A New York newspaperman a century ago, Eugene Campbell, wrote that the supreme force in American journalism was not the printing press, the pencil, the typewriter or the other implements of the trade, but the iron ball.
"Of course there is no actual, or ponderable, ball duly concocted of heavy metal," Campbell wrote in his unpublished history of newspapers, quoted by New Yorker writer A.J. Liebling. "It is merely a figmentum mentis, once aboard a newspaper, no one is ever laid off, or let out, or just plain fired. He is 'hit by the iron ball.' "
Figment of the imagination or not, I've avoided the iron ball for many a year, until now.
As soon as the news hit about the shaky finances of Alaska Dispatch News, everyone on the staff knew layoffs were coming. It was clear that for the newspaper to survive and earn a profit, the payroll would be reduced and the iron ball would have to take its toll.
Add up the years of reporting and editing experience that exited the premises this week and the number is staggering, though I've always thought such math creates a meaningless statistic, like sentencing someone to 199 years in prison.
I wish the Binkley family and the entire staff well in carrying on the tradition of diligent reporting that questions authority and seeks to inform readers.
My only advice: Reporting that makes the publisher uncomfortable from time to time is one sign of a newspaper doing its job.
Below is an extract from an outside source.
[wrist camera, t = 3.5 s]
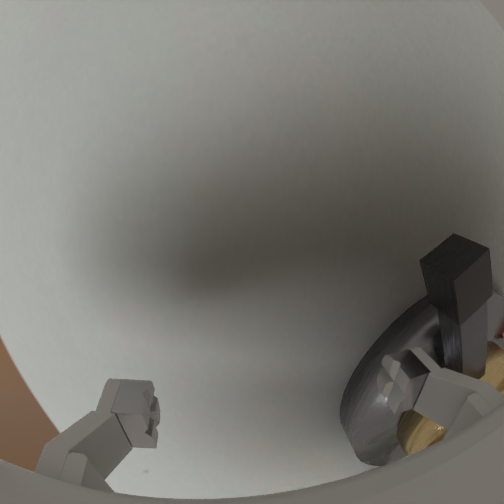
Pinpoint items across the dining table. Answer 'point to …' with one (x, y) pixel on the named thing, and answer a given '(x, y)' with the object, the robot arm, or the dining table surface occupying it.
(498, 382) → the lever handle valve
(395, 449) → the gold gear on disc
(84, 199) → the dining table surface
Something to guard against is the temptation to think that rewriting press releases and regurgitating the words of politicians qualifies as news coverage. It's really an invitation to irrelevancy.
The never-ending challenge with a shrinking staff will be to find time to dig beneath the surface and unravel complex questions, while filling the newspaper and getting fresh material on the website. That kind of balance is easy to describe, difficult to achieve.
I began work in newspapers in 1976 covering sports in Fairbanks, working on an electric typewriter, a chain-smoking 23-year-old. Writing has never been an easy thing for me and I will never master it, but I have the discipline to keep trying to learn.
I handled any manner of writing and editing assignments for the Fairbanks Daily News-Miner until 2013, when Tony Hopfinger offered me a job at the online Alaska Dispatch news site. I remained after the transition that followed the purchase of the Anchorage Daily News.
It's been a privilege to work with and get to know those who came from the Dispatch and those who spent many years at the Daily News. I always had a warm welcome on my forays to Anchorage.
The practice of finishing one piece of writing and immediately thinking about the next one is more than a habit with me.
For 25 years, I have recited what sports writer Red Smith said was the columnist's prayer, "Give us this day our daily plinth."
In architecture, a plinth is the base of a column. I have found a basis for columns in everything from the time I set my house on fire with oiled rags and spontaneous combustion to mind-numbing segments on oil taxes that probably only had dozens of readers.
This is my last column in this space, but I am not done writing about issues in Alaska just yet. I am considering a few opportunities and have another book in the works. I've been hit by the iron ball, but it's not fatal.